[Reading passage]

The eight-tonne artwork, called The Yoxman, was commissioned by a tourism firm and installed in the grounds of the 16th century Cockfield Hall in Yoxford, Suffolk.
The statue, dubbed the Suffolk Colossus, is visible from the A12, which stretches from London to Lowestoft in Suffolk.
Russell Pearce, chairman of Yoxford Parish Council, said: “I think it’s great.
“There’s a lay-by beside it and people do stop and take photographs of it.
“They pull into the lay-by, stop, take photographs and drive on.
“You can see it as you drive past.
“I suppose if somebody had never seen it before perhaps it could be distracting, but I don’t see it as a problem personally.
“I’ve not witnessed any issues.”
Mr Pearce said there had been “a lot of good feedback in the village”, adding: “A few people don’t like it, but then you’re not going to please everybody.”
Sculptor Laurence Edwards, who lives in the village, said when the statue was unveiled in November: “Yoxman is a beacon of local identity and a frame of reference for an evolving relationship with the landscape.
“He’s kind of like a revenant, (a) visitor from the past that’s come back, musing on an unrecognisable environment and contemplating its future.
“The sculpture also marks a transforming moment on the River Yox’s journey through the lowlands of East Suffolk, before it flows – as the Minsmere – out into the North Sea.”
The Yoxman was created at Edwards’s nearby studio and foundry in Halesworth.

Dataset entries:
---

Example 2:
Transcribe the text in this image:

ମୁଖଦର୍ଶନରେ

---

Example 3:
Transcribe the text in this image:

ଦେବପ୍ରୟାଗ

[Tasks to complete]
**a.** According to the Yoxman article, why does Russell Pearce not consider the statue a problem for drivers? Answer in one to three sentences.
**b.** From the Yoxman article, extract the stretch from "Russell Pearce, chairman" through "photographs of it.".
**c.** In the Yoxman article, where was the statue created?
The listing is material separate from the Yoxman article.

[The answers]
**a.** Pearce says he has not witnessed any issues. Drivers who want a closer look pull into the lay-by beside the statue, take photographs and drive on. He grants that it could perhaps distract someone seeing it for the first time, but he does not personally see that as a problem.

**b.**
Russell Pearce, chairman of Yoxford Parish Council, said: “I think it’s great.
“There’s a lay-by beside it and people do stop and take photographs of it.

**c.** It was created at Laurence Edwards's nearby studio and foundry in Halesworth.